If you hold assets on an exchange, you might assume your funds are secure. But the reality is stark. Industry experts warn that staving off North Korean thefts will likely require much higher spending by cryptocurrency exchanges on cybersecurity measures. Traditional firewalls and encryption are no longer sufficient when attackers can compromise the humans managing the systems.

The FBI has actively engaged the private sector, encouraging RPC node operators, exchanges, bridges, blockchain analytics firms, and DeFi services to block transactions derived from addresses used by TraderTraitor actors. Yet, the challenge remains immense. The partnership between North Korea and local criminal ecosystems in third countries poses an increasingly serious threat. As global priorities shift, containing Pyongyang should remain at the top of the agenda. Traditional sanctions may be insufficient if the digital economy continues to offer such lucrative loopholes.

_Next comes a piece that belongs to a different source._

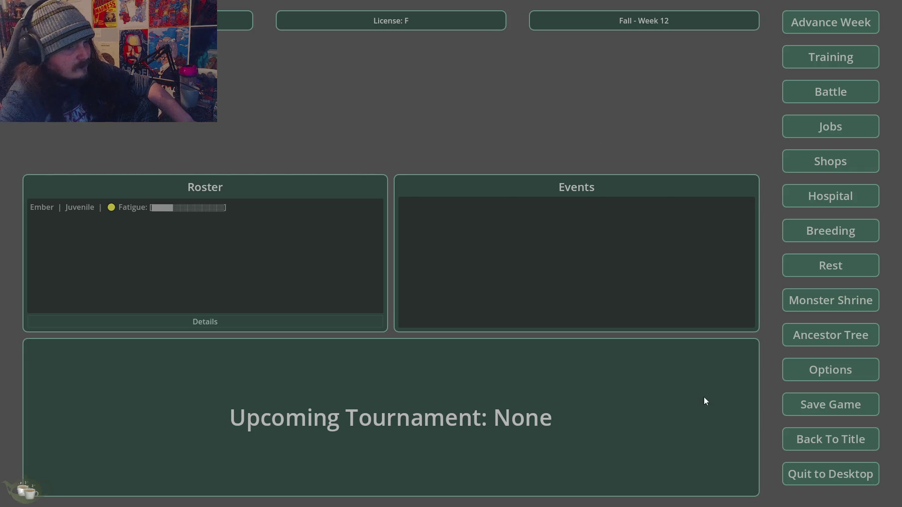
Return the game to its title screen, peek at Load, and stop it with F8.
{"action": "left_click", "coordinate": [789, 435]}
{"action": "left_click", "coordinate": [450, 282]}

What You Can Do to Protect Yourself

As individual users, we can’t stop state-sponsored hackers. But we can reduce our exposure. Here are practical steps to consider:

• Use Self-Custody Wallets: Don’t leave large amounts of crypto on exchanges. Use hardware wallets that you control. While even these aren’t 100% immune if compromised via social engineering, you remove the risk of a centralized exchange being hacked.
• Verify Employment Sources: If you work in tech or hire freelancers, be vigilant. Verify identities thoroughly. Look for inconsistencies in backgrounds, especially if payment is requested exclusively in cryptocurrency.
• Stay Updated on Blacklisted Addresses: Follow announcements from the FBI and blockchain analytics firms. If you run a node or service, ensure you are blocking known TraderTraitor addresses.
• Diversify Holdings: Don’t keep all your assets in one place or one type of cryptocurrency. Diversification can limit losses if one platform is compromised.